Deontically Constrained Policy Improvement in Reinforcement Learning Agents
Makarova, Alena, Abbas, Houssam
Markov Decision Processes (MDPs) are the most common model for decision making under uncertainty in the Machine Learning community. An MDP captures non-determinism, probabilistic uncertainty, and an explicit model of action. A Reinforcement Learning (RL) agent learns to act in an MDP by maximizing a utility function. This paper considers the problem of learning a decision policy that maximizes utility subject to satisfying a constraint expressed in deontic logic.
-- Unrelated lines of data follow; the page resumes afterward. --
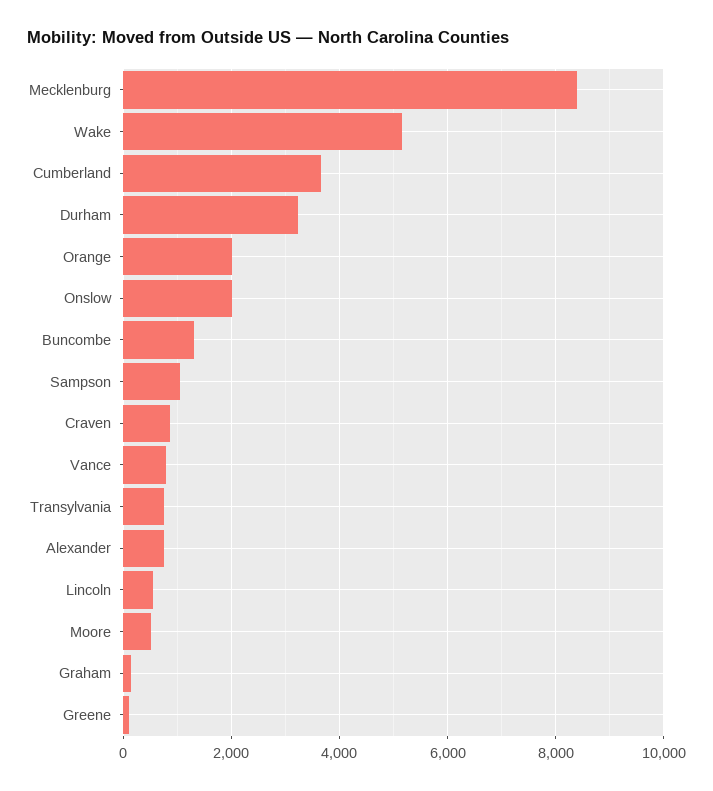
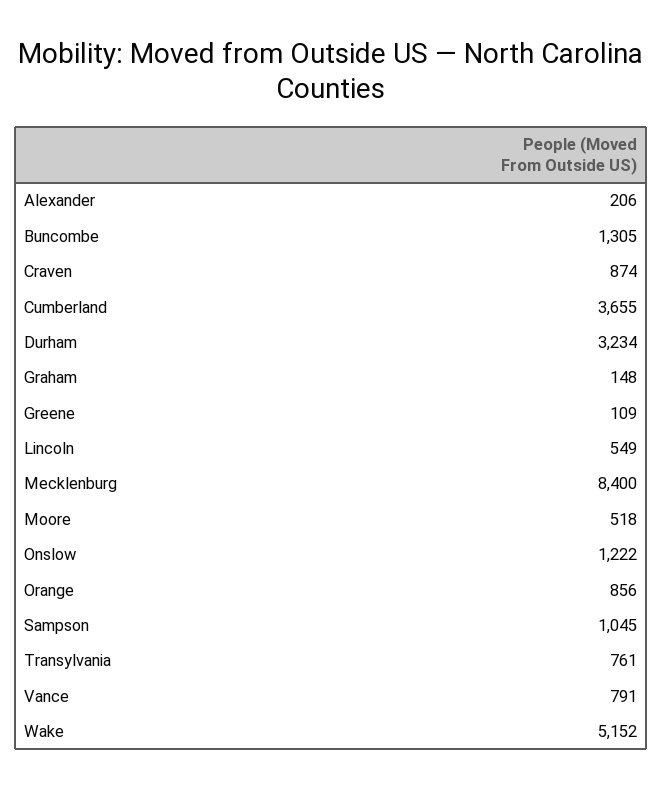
  {
    "Mecklenburg": 8400,
    "Wake": 5152,
    "Cumberland": 3655,
    "Durham": 3234,
-   "Orange": 2000,
+   "Orange": 856,
-   "Onslow": 2000,
+   "Onslow": 1222,
    "Buncombe": 1305,
    "Sampson": 1045,
    "Craven": 874,
    "Vance": 791,
    "Transylvania": 761,
-   "Alexander": 800,
+   "Alexander": 206,
    "Lincoln": 549,
    "Moore": 518,
    "Graham": 148,
    "Greene": 109
  }

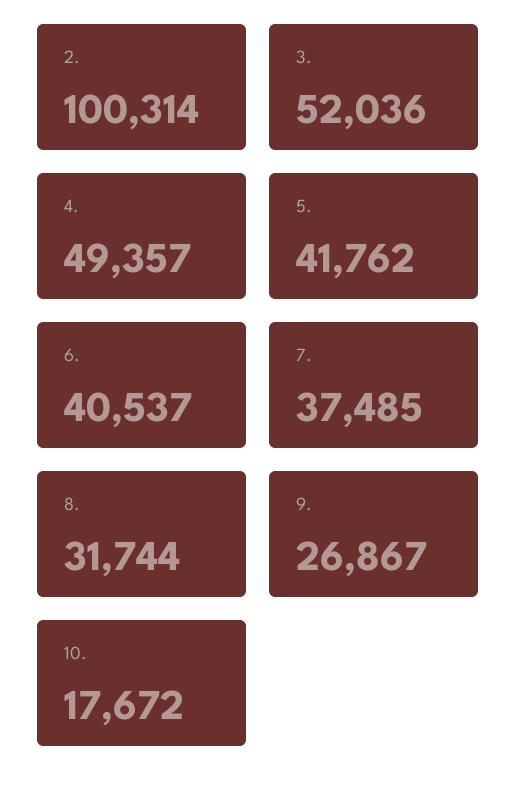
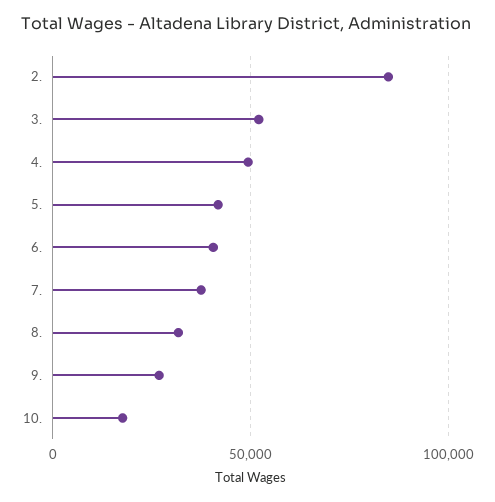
  {
-   "2.": 100314,
+   "2.": 85000,
    "3.": 52036,
    "4.": 49357,
    "5.": 41762,
    "6.": 40537,
    "7.": 37485,
    "8.": 31744,
    "9.": 26867,
    "10.": 17672
  }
In this setup, the utility captures the agent's mission - such as going quickly from A to B. The deontic formula represents (ethical, social, situational) constraints on how the agent might achieve its mission by prohibiting classes of behaviors. We use the logic of Expected Act Utilitarianism, a probabilistic stit logic that can be interpreted over controlled MDPs. We develop a variation on policy improvement, and show that it reaches a constrained local maximum of the mission utility. Given that in stit logic, an agent's duty is derived from value maximization, this can be seen as a way of acting to simultaneously maximize two value functions, one of which is implicit, in a bi-level structure. We illustrate these results with experiments on sample MDPs.